No, first off from what I can tell that APU IS soldiered, but even if it wasn't that laptop did not support any other APUs in that family. Even if it DID support them, the performance benefit would be minimal, not worth the money.

That Laptop was not made to game. If you want it to be a reasonable productivity system I suggest replacing the hard drive with an SSD, that will make a HUGE difference in day to day tasks.
I have the l75d-a7288 toshiba satellite. It runs on he A8 5550m APU which is very slow for even light gaming or having too many tabs open. It also seems to be the bottleneck of the computer. I am thinking about upgrading the APU to the ryzen 5 3400g or maybe even waiting until the 4000g models come out. The sockets match and im pretty sure that the APU isn't soldered onto the board, although im not sure. Would cooling be an issue? Is it a good decision? Any other suggestions?

Not a chance.
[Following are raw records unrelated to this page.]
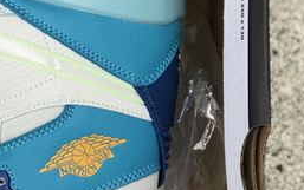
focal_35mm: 174
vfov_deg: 7.5
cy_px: 162
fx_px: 1443
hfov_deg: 11.7
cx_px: -76
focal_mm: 6.6
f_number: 2.8
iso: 25
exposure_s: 1/100
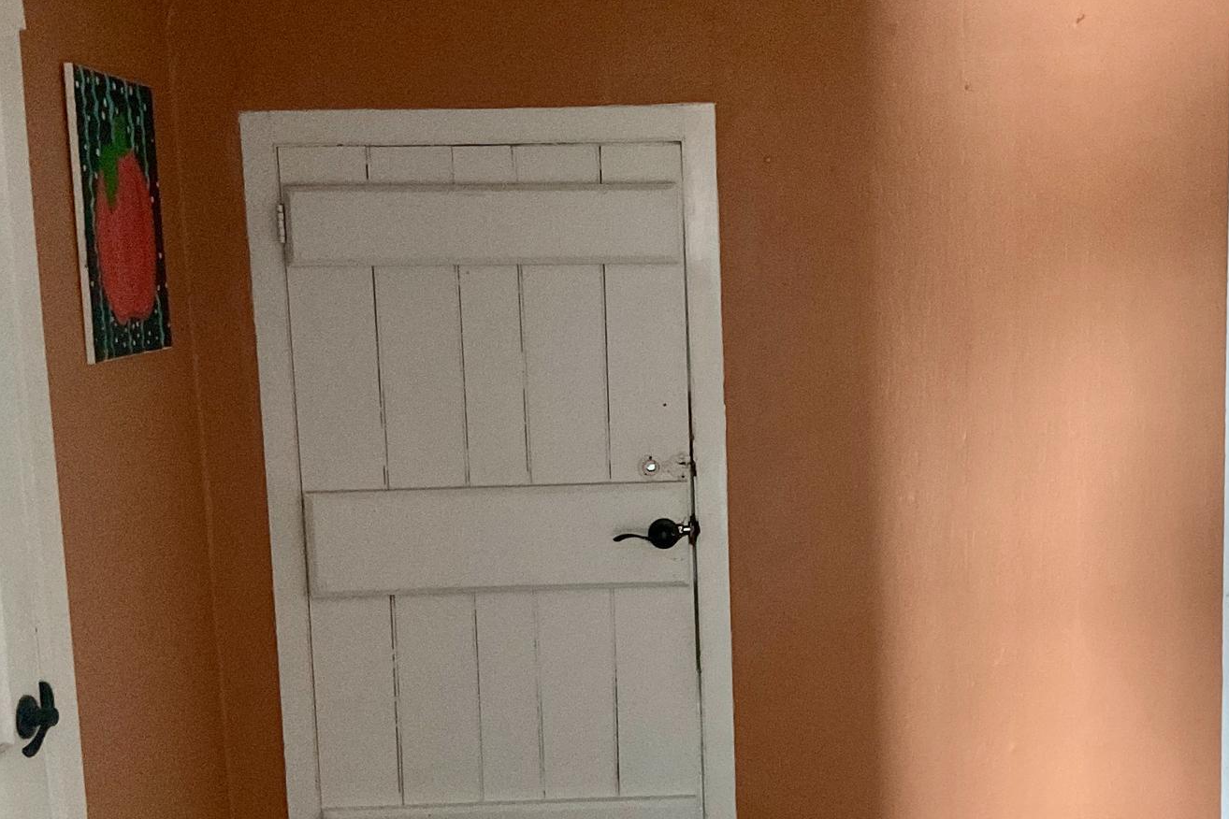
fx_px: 1604
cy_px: 490
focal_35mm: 47
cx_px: 777
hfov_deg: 41.6
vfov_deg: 28.6
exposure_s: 1/30
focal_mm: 3
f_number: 1.8
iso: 500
The sockets absolutely do not match they are completely different, and that laptop uses different memory thats incompatible with the 3500u anyway (the 3400g is not a laptop processor).
 
Are there any other APUs that I could useinstead?

No, first off from what I can tell that APU IS soldiered, but even if it wasn't that laptop did not support any other APUs in that family. Even if it DID support them, the performance benefit would be minimal, not worth the money.

That Laptop was not made to game. If you want it to be a reasonable productivity system I suggest replacing the hard drive with an SSD, that will make a HUGE difference in day to day tasks.
 
Solution
Rare is the laptop that has adequate thermal solution and headroom, and power budget, and an unsoldered-in CPU ,and a BIOS that supports faster CPUs....to allow for a painless upgrade...(and, as already mentioned above chances upgrading to a more recent socket/architecture of course are simply less than hopeless, if that was a thing!)